Step 2: Choose the circle closer to the origin
Compute squared distances to the origin to compare quickly: \[ (2,1):\ 2^2+1^2=5,\quad (2,3):\ 2^2+3^2=13,\quad (4,1):\ 4^2+1^2=17,\quad (4,3):\ 4^2+3^2=25. \] The smallest is 5, achieved at center (2, 1). Thus, the required circle C has center (2, 1) and radius r = 1.

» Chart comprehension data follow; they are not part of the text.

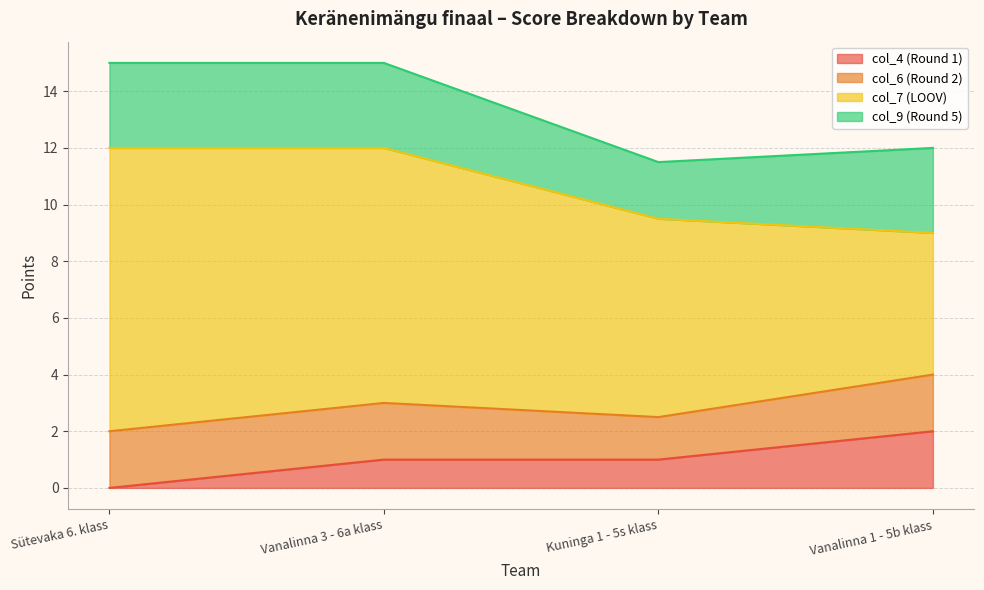

The value of col_9 (Round 5) at Sütevaka 6. klass is 4.2. True or false?

False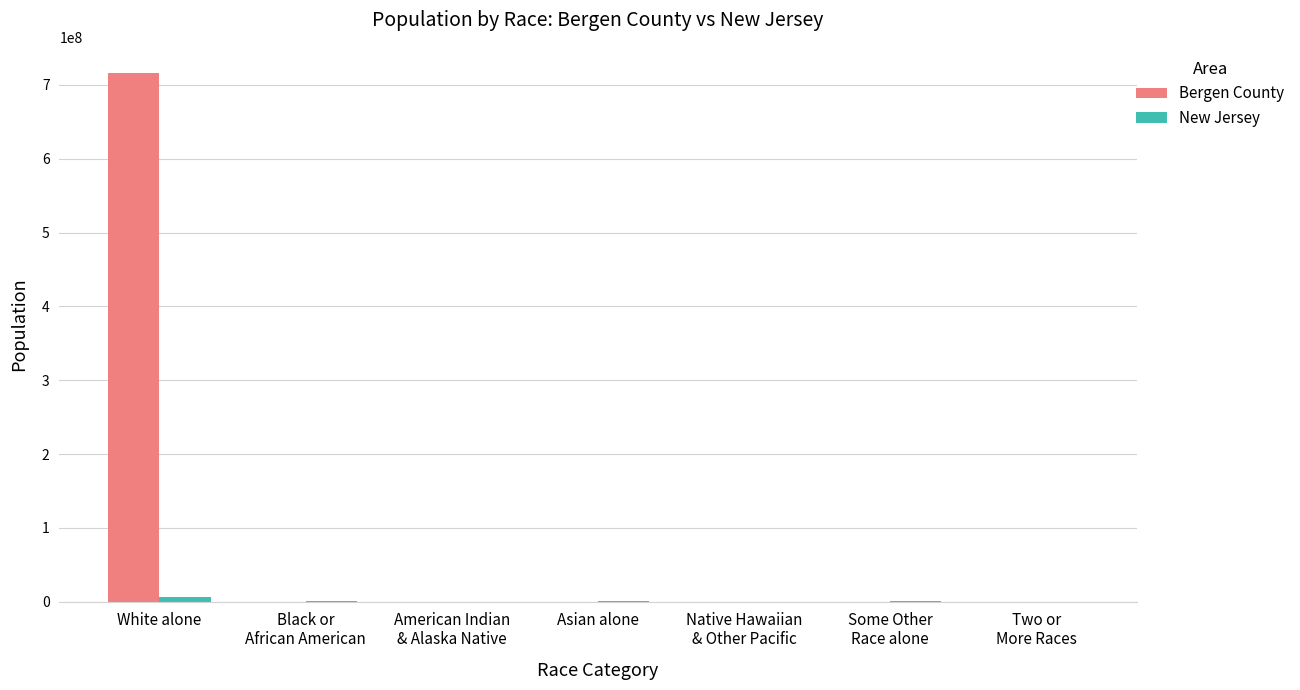

At which label is Bergen County closest to 357825466?

Asian alone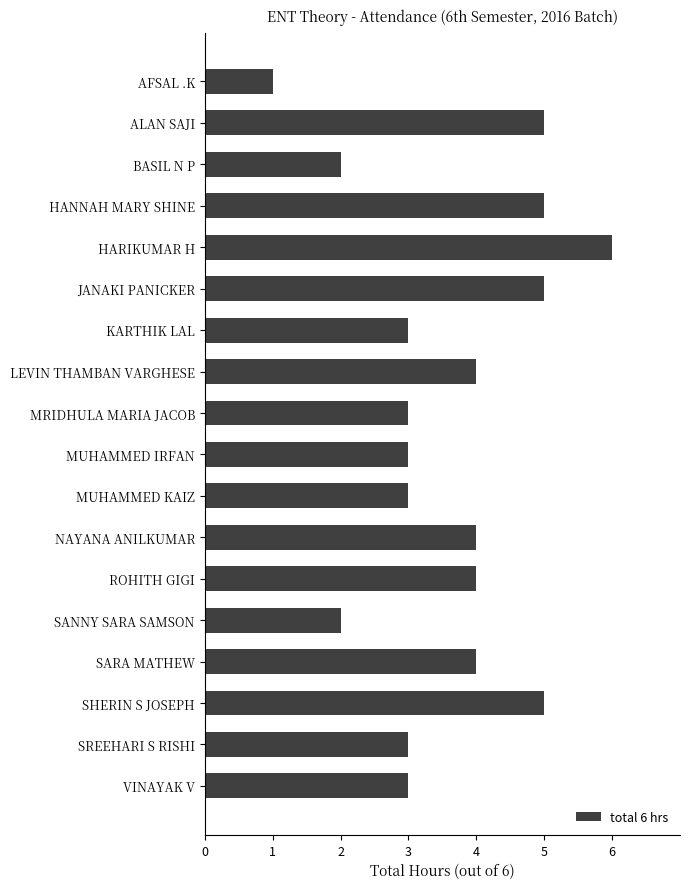

How many bars are there in total?

18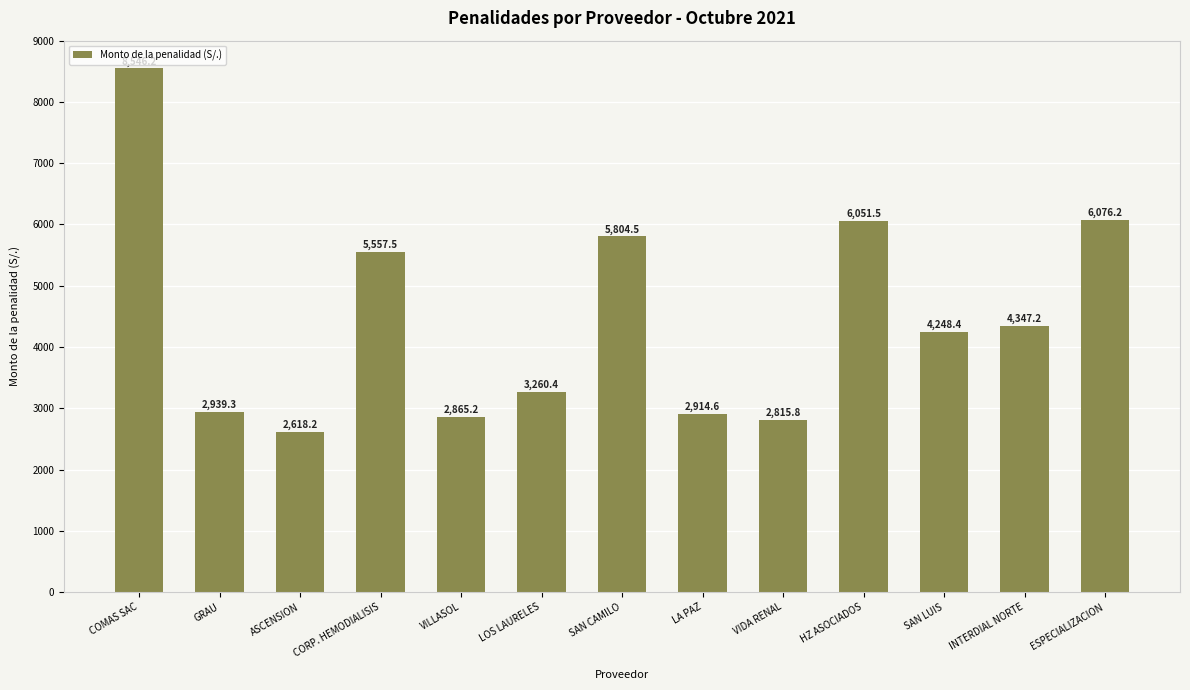

What position from the left is LOS LAURELES?

6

Step 3: Shortest distance from the point (5, 5) to the circle
For a point P and a circle with center O and radius r, the shortest distance from P to the circle is \[ \max\{\,0,\ \overline{OP}-r\,\}=\overline{OP}-r\quad\text{if } \overline{OP}\ge r. \] Here, \(O=(2,1)\), \(P=(5,5)\), so \[ \overline{OP}=\sqrt{(5-2)^2+(5-1)^2}=\sqrt{3^2+4^2}=\sqrt{25}=5. \] Therefore, \[ \text{shortest distance}=5-1=4. \]

Final answer

4